**Required action**
From the line below that contains "left shoulder: (656, 313)" to the line that contains "left elbow: (740, 340)", repeat every line exactly, both ends included, and nothing else.

**Information supplied**
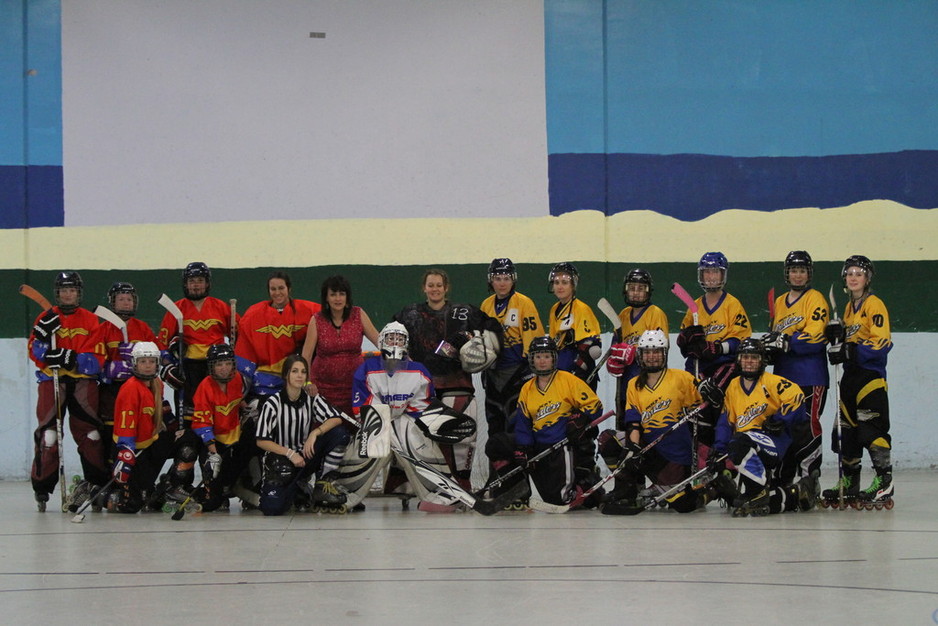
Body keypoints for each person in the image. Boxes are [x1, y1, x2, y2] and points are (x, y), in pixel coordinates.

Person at [331, 322, 474, 511]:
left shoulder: (419, 371)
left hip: (405, 423)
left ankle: (442, 496)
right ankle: (343, 493)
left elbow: (421, 407)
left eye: (400, 339)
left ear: (406, 344)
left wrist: (435, 422)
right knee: (371, 444)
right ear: (382, 341)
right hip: (377, 423)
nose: (395, 343)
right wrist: (389, 430)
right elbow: (364, 410)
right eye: (391, 338)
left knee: (419, 443)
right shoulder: (366, 369)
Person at [393, 269, 501, 489]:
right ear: (424, 288)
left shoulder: (464, 312)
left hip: (458, 385)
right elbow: (391, 337)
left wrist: (475, 338)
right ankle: (411, 486)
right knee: (411, 436)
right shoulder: (409, 314)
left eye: (439, 285)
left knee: (462, 439)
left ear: (446, 288)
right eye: (430, 285)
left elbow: (493, 328)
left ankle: (462, 484)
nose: (435, 289)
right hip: (420, 388)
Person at [599, 330, 725, 515]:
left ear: (664, 353)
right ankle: (630, 490)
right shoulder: (634, 384)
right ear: (640, 355)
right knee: (608, 441)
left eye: (656, 351)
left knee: (683, 505)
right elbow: (633, 422)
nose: (652, 357)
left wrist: (712, 395)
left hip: (674, 453)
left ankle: (714, 490)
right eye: (647, 352)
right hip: (646, 447)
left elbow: (706, 407)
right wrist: (633, 447)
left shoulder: (681, 378)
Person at [485, 336, 603, 508]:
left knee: (560, 500)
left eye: (547, 356)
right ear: (532, 359)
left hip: (560, 445)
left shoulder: (568, 380)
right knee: (497, 444)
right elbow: (523, 421)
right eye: (538, 356)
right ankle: (515, 491)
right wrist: (522, 448)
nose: (542, 361)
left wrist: (578, 419)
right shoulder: (527, 387)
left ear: (554, 358)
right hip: (536, 446)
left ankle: (589, 487)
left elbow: (595, 407)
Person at [27, 271, 109, 511]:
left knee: (92, 435)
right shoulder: (45, 317)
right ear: (58, 293)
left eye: (72, 290)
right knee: (49, 437)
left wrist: (71, 359)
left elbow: (97, 358)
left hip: (83, 383)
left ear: (78, 293)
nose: (68, 294)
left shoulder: (91, 320)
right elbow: (34, 351)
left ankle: (96, 486)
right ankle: (42, 489)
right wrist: (44, 345)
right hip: (51, 381)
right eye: (63, 290)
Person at [711, 339, 816, 516]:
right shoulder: (733, 386)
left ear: (762, 361)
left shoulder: (772, 382)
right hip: (746, 446)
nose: (749, 362)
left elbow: (797, 397)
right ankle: (795, 495)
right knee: (738, 445)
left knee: (739, 442)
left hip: (772, 442)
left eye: (754, 357)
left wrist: (781, 419)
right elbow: (726, 420)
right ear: (739, 360)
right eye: (745, 357)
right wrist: (719, 449)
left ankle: (757, 491)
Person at [822, 255, 893, 506]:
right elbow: (845, 343)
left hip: (870, 376)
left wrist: (851, 350)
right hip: (850, 376)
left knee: (870, 428)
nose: (853, 277)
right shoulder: (849, 308)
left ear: (867, 278)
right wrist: (836, 338)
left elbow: (882, 342)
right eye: (850, 272)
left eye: (859, 273)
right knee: (846, 430)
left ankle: (884, 482)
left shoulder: (874, 304)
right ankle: (851, 482)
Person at [763, 251, 828, 490]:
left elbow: (816, 336)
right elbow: (777, 337)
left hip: (810, 376)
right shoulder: (779, 301)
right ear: (787, 273)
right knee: (783, 425)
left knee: (806, 426)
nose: (797, 275)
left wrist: (787, 342)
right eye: (793, 270)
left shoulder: (816, 298)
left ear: (808, 273)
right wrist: (769, 348)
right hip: (782, 378)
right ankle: (784, 477)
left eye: (802, 270)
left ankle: (810, 477)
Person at [255, 355, 350, 515]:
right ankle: (298, 488)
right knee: (272, 509)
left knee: (339, 434)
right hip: (282, 462)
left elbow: (335, 418)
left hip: (305, 457)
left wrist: (315, 432)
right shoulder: (273, 403)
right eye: (295, 371)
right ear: (286, 375)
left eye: (303, 372)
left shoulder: (311, 399)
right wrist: (290, 454)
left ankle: (323, 483)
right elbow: (262, 441)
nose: (299, 376)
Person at [545, 262, 603, 498]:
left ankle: (587, 479)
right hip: (562, 382)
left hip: (580, 382)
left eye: (565, 281)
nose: (560, 286)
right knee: (563, 430)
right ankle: (568, 480)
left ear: (573, 284)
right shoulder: (554, 310)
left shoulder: (581, 309)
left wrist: (578, 375)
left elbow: (592, 348)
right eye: (557, 281)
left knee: (582, 430)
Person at [157, 262, 238, 422]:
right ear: (185, 284)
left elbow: (239, 336)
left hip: (216, 368)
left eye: (200, 280)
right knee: (188, 416)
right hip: (187, 369)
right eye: (191, 281)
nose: (196, 285)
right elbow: (162, 343)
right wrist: (168, 367)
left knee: (216, 413)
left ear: (207, 283)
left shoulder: (221, 307)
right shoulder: (176, 309)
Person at [107, 342, 180, 513]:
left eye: (151, 361)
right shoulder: (131, 388)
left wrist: (176, 428)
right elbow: (126, 423)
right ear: (134, 363)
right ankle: (94, 492)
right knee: (133, 505)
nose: (147, 365)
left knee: (187, 443)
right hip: (131, 449)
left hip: (150, 444)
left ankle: (167, 487)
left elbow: (160, 410)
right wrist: (125, 450)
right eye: (142, 361)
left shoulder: (156, 383)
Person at [181, 344, 252, 511]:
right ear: (211, 367)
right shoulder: (204, 388)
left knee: (249, 445)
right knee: (211, 502)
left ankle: (234, 486)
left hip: (233, 437)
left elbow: (237, 399)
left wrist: (245, 406)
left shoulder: (238, 379)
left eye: (228, 363)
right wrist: (213, 454)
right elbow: (202, 424)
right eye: (219, 364)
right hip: (213, 441)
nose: (224, 369)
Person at [479, 258, 542, 437]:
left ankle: (522, 462)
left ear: (513, 279)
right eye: (497, 278)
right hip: (493, 373)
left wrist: (530, 370)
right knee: (495, 423)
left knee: (518, 422)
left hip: (517, 371)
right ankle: (499, 463)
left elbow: (533, 340)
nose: (502, 283)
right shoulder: (486, 305)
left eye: (506, 278)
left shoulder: (524, 303)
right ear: (491, 280)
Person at [98, 282, 160, 466]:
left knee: (140, 431)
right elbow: (95, 364)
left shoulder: (142, 328)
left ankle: (135, 478)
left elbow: (158, 353)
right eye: (121, 299)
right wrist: (111, 369)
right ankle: (112, 476)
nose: (126, 303)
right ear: (112, 303)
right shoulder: (104, 330)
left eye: (129, 299)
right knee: (111, 436)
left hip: (140, 390)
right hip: (112, 391)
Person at [236, 271, 320, 401]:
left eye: (281, 288)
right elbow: (245, 350)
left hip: (295, 380)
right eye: (273, 289)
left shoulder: (309, 310)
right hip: (264, 383)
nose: (277, 293)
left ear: (289, 288)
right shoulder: (253, 315)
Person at [302, 275, 380, 416]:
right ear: (326, 298)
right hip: (323, 388)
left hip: (356, 386)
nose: (337, 299)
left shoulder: (359, 314)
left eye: (341, 294)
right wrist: (307, 383)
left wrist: (404, 358)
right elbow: (306, 356)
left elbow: (380, 341)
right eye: (333, 294)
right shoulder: (316, 320)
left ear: (347, 297)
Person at [605, 269, 670, 428]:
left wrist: (634, 353)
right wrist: (613, 360)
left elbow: (662, 349)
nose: (636, 293)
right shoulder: (623, 315)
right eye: (632, 288)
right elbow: (615, 346)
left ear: (648, 291)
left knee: (647, 427)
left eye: (641, 289)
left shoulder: (656, 313)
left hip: (649, 384)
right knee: (624, 427)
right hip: (625, 384)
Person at [677, 252, 752, 382]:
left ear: (723, 275)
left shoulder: (732, 304)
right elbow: (684, 343)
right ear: (701, 275)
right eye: (707, 272)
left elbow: (740, 340)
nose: (711, 277)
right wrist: (688, 342)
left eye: (715, 272)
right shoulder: (694, 306)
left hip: (724, 364)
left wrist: (718, 348)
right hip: (698, 365)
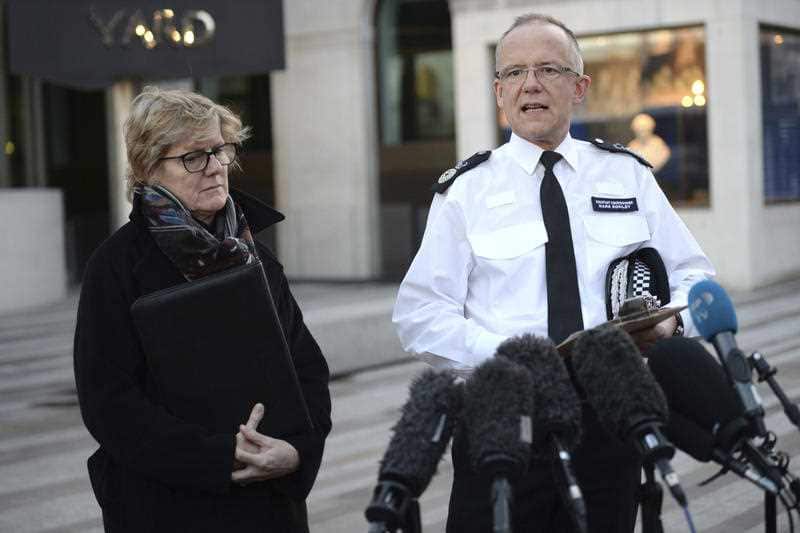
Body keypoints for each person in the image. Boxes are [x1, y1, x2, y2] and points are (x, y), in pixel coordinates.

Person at [392, 13, 714, 533]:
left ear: (580, 87)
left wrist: (669, 326)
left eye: (548, 69)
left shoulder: (626, 174)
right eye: (514, 73)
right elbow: (420, 314)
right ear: (499, 94)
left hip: (608, 416)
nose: (531, 84)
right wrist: (508, 358)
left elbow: (695, 276)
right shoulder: (465, 192)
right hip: (504, 422)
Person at [73, 87, 331, 532]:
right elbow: (109, 402)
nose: (215, 167)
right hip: (166, 507)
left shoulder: (255, 255)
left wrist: (296, 450)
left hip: (268, 505)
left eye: (220, 150)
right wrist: (219, 455)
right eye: (194, 157)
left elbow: (307, 367)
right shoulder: (116, 267)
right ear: (148, 167)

**Output for this exercise**
left shoulder: (656, 313)
left hip: (649, 384)
right knee: (624, 427)
right hip: (625, 384)
Person at [677, 252, 752, 382]:
left ear: (723, 275)
left shoulder: (732, 304)
right elbow: (684, 343)
right ear: (701, 275)
right eye: (707, 272)
left elbow: (740, 340)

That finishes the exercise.